Muscles are broken down into three categories. Skeletal are the type that people in the gym train and what individuals are most commonly aware of. Smooth are the involuntary muscles such as blood vessels, airways and your bladder. The final category is cardiac, the muscles of the heart. It is skeletal muscle, however, that allows humans to both shape their bodies and increase their strength.
Skeletal muscles are complex, designed to contract when asked to perform any action. If you performed a bicep curl, for example, your brain will send a signal to the nerve cells indicating that it’s time for the biceps to engage. It’s the same process for each muscle that’s within the skeletal category, but it’s the way these are constructed that allows us to develop them.
A muscle is made up of fibres – each muscle will boast a higher or lower amount – that fall into two distinct groups: slow twitching (type I fibres) and fast twitching (type II fibres). Type I muscles utilise the oxygen in your body better to generate more fuel, also known as adenosine triphosphate (ATP). They can take extra strain and, more often than not, fatigue slower. Type II muscles, on the other hand, are the opposite. Not needing oxygen to generate fuel, they create spurts of strength and exhaust far quicker. The distinctions are similar to that of a marathon runner and a sprinter, with the former relying on their muscles taking longer to break down and the latter using the intensity and force of the faster twitching fibres to peak quickly.
It’s these processes that allow us to both manipulate a muscle and make it stronger. Every time you lift a weight you’re tearing these muscle fibres apart, forcing the body to repair them. Once healed, the fibres are thicker than before, a process that can be manipulated with the right diet.
Bodybuilders get protein into their system as soon as possible after a workout, as the substance is broken down into amino acids that are used to produce and repair muscles. Your diet can even influence how effective this is: fast-acting carbohydrates play an important role in spiking insulin levels, which in turn replace muscle glycogen (reserve source of glucose) used during training. Such a process will also filter protein where it’s needed, for maximum recovery and growth.
This is why muscles get bigger and stronger with rest, and not at the gym where you’re in fact breaking and destroying them.
These principles shift across in terms of how muscles get stronger, too. The notion that lifting heavy weights at a lower rep range will increase body mass, whereas doing the opposite will make the muscle more visible, is a myth.
Instead, when you train with heavy weights and force your muscles to expend all their ATP, you put the body in a state to recruit more muscle fibres and stimulate those that are missed when focusing on lighter weights. You’re essentially teaching your muscles that they can become stronger. It won’t suddenly make them bigger, but it will activate more fibres that in turn help you lift more. This type of training produces a form of muscle hypertrophy, which, in this instance, is increasing the size of your muscle cells. Hypertrophy can be manipulated to both boost muscular strength or simply focus on increasing body mass.
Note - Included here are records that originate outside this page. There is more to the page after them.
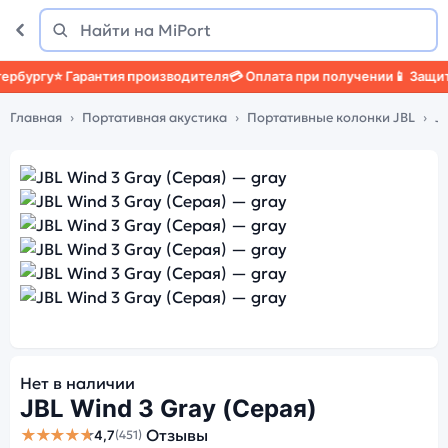
Поиск
Найти
ргу
⭐ Гарантия производителя
💳 Оплата при получении
📱 Защитный 
Главная
Портативная акустика
Портативные колонки JBL
J
Нет в наличии
JBL Wind 3 Gray (Серая)
★★★★★
Отзывы
4,7
(451)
Your body will also remember how strong you are, even if you stop training. Although you’d have to work back up to your previous level, it would take half the time thanks to muscle memory. Following the same approach as how we remember to perform everyday tasks, your muscles get used to the same movement and adapt accordingly.
Inside your muscle
A muscle contracts when a fibre is kicked into gear as tension is put upon it. Myofibrils, which are found within a fibre, are made up of actin and myosin. When these two threads join the myofibril shortens or contracts. If you straighten your arm, keeping your palm facing up, and measure the length of your bicep muscle, you’ll find it will become a lot smaller if you curl your hand towards the shoulder.
There are multiple types of contractions, though. Isometric contractions occur when the angle of the joint or length of muscle do not change, for example holding a dumbbell at arm’s length and fighting the resistance. Such exercises are usually adapted to try and increase strength. Isotonic contractions are the opposite and more common, such as traditional weightlifting where, as mentioned, the muscle shortens with contraction. Although this can also be used for strength training, it’s beneficial for expanding muscle size.